Extracted text:
━━━━━━━━

Sal shows how to complete the equation -11x + 4 = __x + __ so that it has no solutions. Created by Sal Khan.

## Want to join the conversation?

- How do I find the value of a constant, such as (k) where there are no solutions? How would I solve it if the equation 4(80 + n) = (3k)n ?(25 votes)
- I think you are saying that you need to find a value of "k" so that the equation will have no solution.

For this to happen...

1) the coefficient of "n" must match on both sides of the equation

2) the constant on each side must be different.

Start by simplifying your equation -- distribute the 4: 320 + 4n = 3kn

The constants on each side are different: 320 on left, and 0 on right. So, one condition is met.

We now know that the coefficient of "n" must = 4. You can find "k" by setting 3k = 4 and solving for "k".

Hope this helps.(23 votes)

- Wait. Equations with no solution cannot apply to something in real life because of the laws of thermodynamics, so if these equations have no real life use why are we learning about them at all. Or do they have a real life use.(16 votes)
- That is actually almost true, but the reason we learn them is to show that there are equations with no answer, but yes there is no real life application since you will never in real life with real problems ever really experience something with no solution.(15 votes)

- Is there any simple trick to find the equation which has no solution without even solving it(10 votes)
- This trick is based on simplifying and as soon as you see the same coefficients of the variable on both sides and any different numbers on the two sides, you know that there are no solutions.

Example: 2(2x+7)= 5x +12 -x

Distribute on left to get 4x +14

Combine like terms on right to get 4x + 12

Since the coefficients of x are both 4, but the constants are different, you know there are no solutions because if you took it to the end, you would get 2=0 which can never be true.(10 votes)

━━━━━━━━

Activities:
1 - In the text about equations with no solution, what does the equation 4(80 + n) = (3k)n become once the 4 is distributed?
2 - Continue the text about equations with no solution from the point where it stops.

Available data:
━━━━━━━━

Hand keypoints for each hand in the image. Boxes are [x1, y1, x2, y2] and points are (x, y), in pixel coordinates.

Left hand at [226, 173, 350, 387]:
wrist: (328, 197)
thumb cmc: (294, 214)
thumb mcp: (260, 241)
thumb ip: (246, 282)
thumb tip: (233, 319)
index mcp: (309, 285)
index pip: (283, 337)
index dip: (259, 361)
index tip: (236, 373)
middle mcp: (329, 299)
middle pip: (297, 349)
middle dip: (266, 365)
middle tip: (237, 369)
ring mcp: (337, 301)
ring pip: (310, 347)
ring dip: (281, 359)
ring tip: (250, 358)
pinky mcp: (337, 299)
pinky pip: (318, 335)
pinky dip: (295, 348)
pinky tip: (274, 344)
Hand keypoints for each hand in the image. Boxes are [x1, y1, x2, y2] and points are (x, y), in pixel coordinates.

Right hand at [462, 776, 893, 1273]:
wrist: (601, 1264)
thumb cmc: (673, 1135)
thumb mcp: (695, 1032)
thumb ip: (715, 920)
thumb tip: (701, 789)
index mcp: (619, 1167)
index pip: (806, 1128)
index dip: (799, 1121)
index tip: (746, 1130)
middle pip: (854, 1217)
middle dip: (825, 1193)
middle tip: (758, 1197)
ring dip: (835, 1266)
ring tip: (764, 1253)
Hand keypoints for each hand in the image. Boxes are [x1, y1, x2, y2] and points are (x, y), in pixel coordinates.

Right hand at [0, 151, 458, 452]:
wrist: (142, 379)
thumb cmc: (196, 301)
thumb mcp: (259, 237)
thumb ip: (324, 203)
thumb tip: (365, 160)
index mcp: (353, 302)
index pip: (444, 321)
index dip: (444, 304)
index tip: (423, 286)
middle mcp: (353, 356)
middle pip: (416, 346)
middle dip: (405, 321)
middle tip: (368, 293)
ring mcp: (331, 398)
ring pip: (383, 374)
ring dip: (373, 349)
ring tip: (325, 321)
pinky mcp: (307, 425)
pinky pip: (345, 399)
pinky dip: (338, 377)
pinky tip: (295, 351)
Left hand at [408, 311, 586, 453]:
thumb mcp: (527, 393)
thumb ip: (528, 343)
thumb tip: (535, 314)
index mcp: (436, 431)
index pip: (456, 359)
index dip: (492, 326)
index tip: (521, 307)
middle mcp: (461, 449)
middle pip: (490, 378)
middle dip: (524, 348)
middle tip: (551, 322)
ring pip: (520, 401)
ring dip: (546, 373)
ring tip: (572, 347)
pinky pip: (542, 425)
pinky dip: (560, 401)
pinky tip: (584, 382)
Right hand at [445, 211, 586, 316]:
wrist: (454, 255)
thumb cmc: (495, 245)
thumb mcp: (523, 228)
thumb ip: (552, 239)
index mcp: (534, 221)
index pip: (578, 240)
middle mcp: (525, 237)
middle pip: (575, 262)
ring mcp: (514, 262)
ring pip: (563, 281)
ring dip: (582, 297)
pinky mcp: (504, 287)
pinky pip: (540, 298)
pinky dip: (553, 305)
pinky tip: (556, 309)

━━━━━━━━

Exercise responses:
1 - 320 + 4n = 3kn

2 -
- Am I aloud to just use photomath this is confusing.(10 votes)
- That's if your teacher is okay with it.But if you need help, your teacher can probably help.(4 votes)

- What are the energy points used for?(6 votes)
- You use energy points to upgrade your avatar and achieve some badges. But, even though you may think the points are useless, there are incoming updates to Khan Academy, so stay tuned!(12 votes)

- Is there any real world application for making an equation with no solution?(6 votes)
- No, there can't be, because it wouldn't exist. If there is no solution, there can't be an existance.(5 votes)

- I cant wrap my head around this. In the form ax+b=cx+d ... if a!=c then there is apparently only one solution. That means both if ( a!=c AND b=d ) Or ( a!=c AND b!=d) in either case the equation is supposed to have just one result. But for the first option I can rearrange to cancel out b and d so

ax = cx

Now if if I solve for any value of x I get two different values on both sides of the equality, and in my head this would surely indicate that there is no solution.

I can do the same for the second option with the added step of moving b and d around, but still ending up with different values on either side of the equality.

So what have I missed. Is it to do with visualising the equation on a graph or is it some other more obvious fallacy. Im just missing something important about how to think about these equations?(3 votes)- The thing you are missing is if you get to ax = cx when b=d, you can solve for x.

Subtract either cx or ax from both sides.

ax - cx = 0

"a" and "c" are different values, so when subtracted, they would create some new number (but not zero). Let's call this new number "n" where a - c = n.

Then, ax - cx would = nx.

nx = 0

Divide by n

x = 0/n = 0. (one solution)

Try it. Plus in different values for "a" and "b" and work thru the steps. x = 0 would be solution for when a!=c AND b=d.(8 votes)

- What do you not get?(6 votes)

- whos gonna make a equation with no solution why would u use that?(5 votes)
- an equation with no solutions is a wrong equation(1 vote)

- why would we want to make a linear equation that has no solution, isn't the point of an equation to solve for the variable?(2 votes)
- Wow, this comment is old, where are you now? anyway, my guess is that by creating a linear equation with no solution at all we could instantly distinguish equations with no solution with just 1 step or less and thus saving time.(5 votes)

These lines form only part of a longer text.